YOUR GOAL: Each record is to be given again precisely as written.

DATASET CONTENT:

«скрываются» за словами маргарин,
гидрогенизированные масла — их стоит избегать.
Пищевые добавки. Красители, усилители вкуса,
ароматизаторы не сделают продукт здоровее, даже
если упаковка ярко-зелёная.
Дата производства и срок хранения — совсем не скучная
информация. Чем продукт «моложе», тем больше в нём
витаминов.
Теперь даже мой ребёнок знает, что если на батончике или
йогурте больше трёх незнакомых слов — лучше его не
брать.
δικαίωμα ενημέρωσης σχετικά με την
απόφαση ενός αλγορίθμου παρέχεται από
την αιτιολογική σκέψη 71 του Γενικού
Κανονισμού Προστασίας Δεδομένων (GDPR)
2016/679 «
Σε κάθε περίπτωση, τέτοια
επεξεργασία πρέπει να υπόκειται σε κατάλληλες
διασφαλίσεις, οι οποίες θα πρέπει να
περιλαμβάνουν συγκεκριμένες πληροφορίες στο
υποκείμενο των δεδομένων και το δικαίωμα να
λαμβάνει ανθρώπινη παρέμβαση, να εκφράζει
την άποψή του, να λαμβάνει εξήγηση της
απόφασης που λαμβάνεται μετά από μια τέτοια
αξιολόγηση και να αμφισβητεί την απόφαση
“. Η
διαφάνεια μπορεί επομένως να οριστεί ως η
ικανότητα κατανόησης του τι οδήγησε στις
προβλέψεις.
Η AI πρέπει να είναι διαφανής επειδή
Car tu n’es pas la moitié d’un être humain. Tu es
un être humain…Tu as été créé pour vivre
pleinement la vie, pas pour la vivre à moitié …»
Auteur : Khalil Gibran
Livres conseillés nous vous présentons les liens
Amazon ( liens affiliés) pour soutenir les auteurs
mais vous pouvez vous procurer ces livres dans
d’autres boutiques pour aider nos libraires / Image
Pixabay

EXPECTED OUTPUT:
«скрываются» за словами маргарин,
гидрогенизированные масла — их стоит избегать.
Пищевые добавки. Красители, усилители вкуса,
ароматизаторы не сделают продукт здоровее, даже
если упаковка ярко-зелёная.
Дата производства и срок хранения — совсем не скучная
информация. Чем продукт «моложе», тем больше в нём
витаминов.
Теперь даже мой ребёнок знает, что если на батончике или
йогурте больше трёх незнакомых слов — лучше его не
брать.
δικαίωμα ενημέρωσης σχετικά με την
απόφαση ενός αλγορίθμου παρέχεται από
την αιτιολογική σκέψη 71 του Γενικού
Κανονισμού Προστασίας Δεδομένων (GDPR)
2016/679 «
Σε κάθε περίπτωση, τέτοια
επεξεργασία πρέπει να υπόκειται σε κατάλληλες
διασφαλίσεις, οι οποίες θα πρέπει να
περιλαμβάνουν συγκεκριμένες πληροφορίες στο
υποκείμενο των δεδομένων και το δικαίωμα να
λαμβάνει ανθρώπινη παρέμβαση, να εκφράζει
την άποψή του, να λαμβάνει εξήγηση της
απόφασης που λαμβάνεται μετά από μια τέτοια
αξιολόγηση και να αμφισβητεί την απόφαση
“. Η
διαφάνεια μπορεί επομένως να οριστεί ως η
ικανότητα κατανόησης του τι οδήγησε στις
προβλέψεις.
Η AI πρέπει να είναι διαφανής επειδή
Car tu n’es pas la moitié d’un être humain. Tu es
un être humain…Tu as été créé pour vivre
pleinement la vie, pas pour la vivre à moitié …»
Auteur : Khalil Gibran
Livres conseillés nous vous présentons les liens
Amazon ( liens affiliés) pour soutenir les auteurs
mais vous pouvez vous procurer ces livres dans
d’autres boutiques pour aider nos libraires / Image
Pixabay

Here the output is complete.